A cross-institutional “Team Australia” is Runner-Up in the 19th Intercollegiate Negotiation Competition “in” Tokyo last weekend (but held remotely this year). The Team also won the Chartered Institute of Arbitrators Prize for the best score in the English-language arbitrations held on 14 November (applying the UNIDROIT Principles of International Commercial Contracts, but also other international instruments). Over 15 November the Team successfully negotiated a complex cross-border joint venture agreement.
This year’s Team included Stella Lee (who also competed previously in English) and Tomohiro Sato from Sydney Law School, several students from ANU (another founding core partner of the Australian Network for Japanese Law, ANJeL) and others from various law schools across Australia. Stella and Tomo joined two others in the Japanese language division sub-Team (matched against Gakushuin and Osaka Universities). There were also two sub-Teams competing in the English language division (matched against Rikkyo, Sophia, Tokyo and Chulalongkorn Universities – “Chula” joined for the first time and all but one opposing universities also ended up in the top seven, so competition over Zoom was intense). The overall winner was the National University of Singapore, competing in the English-language division.

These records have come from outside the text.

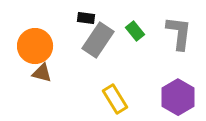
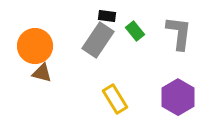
black rectangle: moved 21 px right, 2 px up
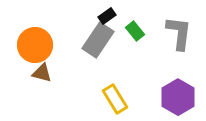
black rectangle: rotated 42 degrees counterclockwise
orange circle: moved 1 px up
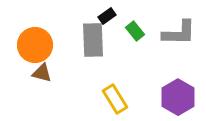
gray L-shape: rotated 84 degrees clockwise
gray rectangle: moved 5 px left; rotated 36 degrees counterclockwise
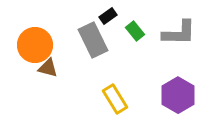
black rectangle: moved 1 px right
gray rectangle: rotated 24 degrees counterclockwise
brown triangle: moved 6 px right, 5 px up
purple hexagon: moved 2 px up
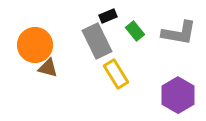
black rectangle: rotated 12 degrees clockwise
gray L-shape: rotated 9 degrees clockwise
gray rectangle: moved 4 px right, 1 px down
yellow rectangle: moved 1 px right, 25 px up
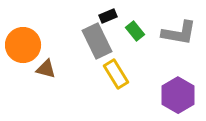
orange circle: moved 12 px left
brown triangle: moved 2 px left, 1 px down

A primary coach was CAPLUS Associate Dr Nobumichi Teramura (and a co-editor of our co-edited Kluwer book on Asia-Pacific international dispute resolution, out next month), who also helped coach Team Australia to win the competition in 2018 and come second in 2019 (pipped by the University of Tokyo). The main academic coordinator was again ANJeL Advisor and ANU Professor Veronica Taylor. My modest contributions involved some introductions to arbitration and international contracting, judging a mock arbitration by the Team, providing ANJeL funding for coaching (plus a donation) and assessing the USydney students.

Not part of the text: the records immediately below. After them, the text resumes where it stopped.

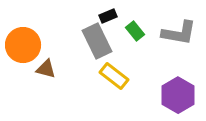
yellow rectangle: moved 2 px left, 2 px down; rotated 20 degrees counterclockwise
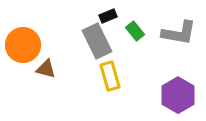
yellow rectangle: moved 4 px left; rotated 36 degrees clockwise
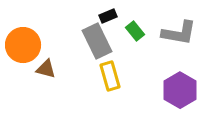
purple hexagon: moved 2 px right, 5 px up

Heartfelt thanks also go to Dr Carol Lawson (UNSW) and Kieran Pender (helping with coaching this year and/or previously), Peter Cleary, A/Prof Jeanne Huang (for the practice moot with me), Cara Scarpato, A/Prof Stacey Steele (UMelbourne-based ANJeL Judges Program convenor) and Huw Watkins. Partial travel funding for some LLB students was available (as last year) from the Australian government’s New Colombo Plan grant administered by ANU, but was deferred due to pandemic-related travel restrictions.
Team Australia students had to conduct all their preparations remotely across multiple universities, missing out on the usual weekend practising face-to-face in Canberra plus final sessions together in Tokyo before the weekend competition, while preparing for end-of-year course assessments. Congratulations on rising to the extra challenges!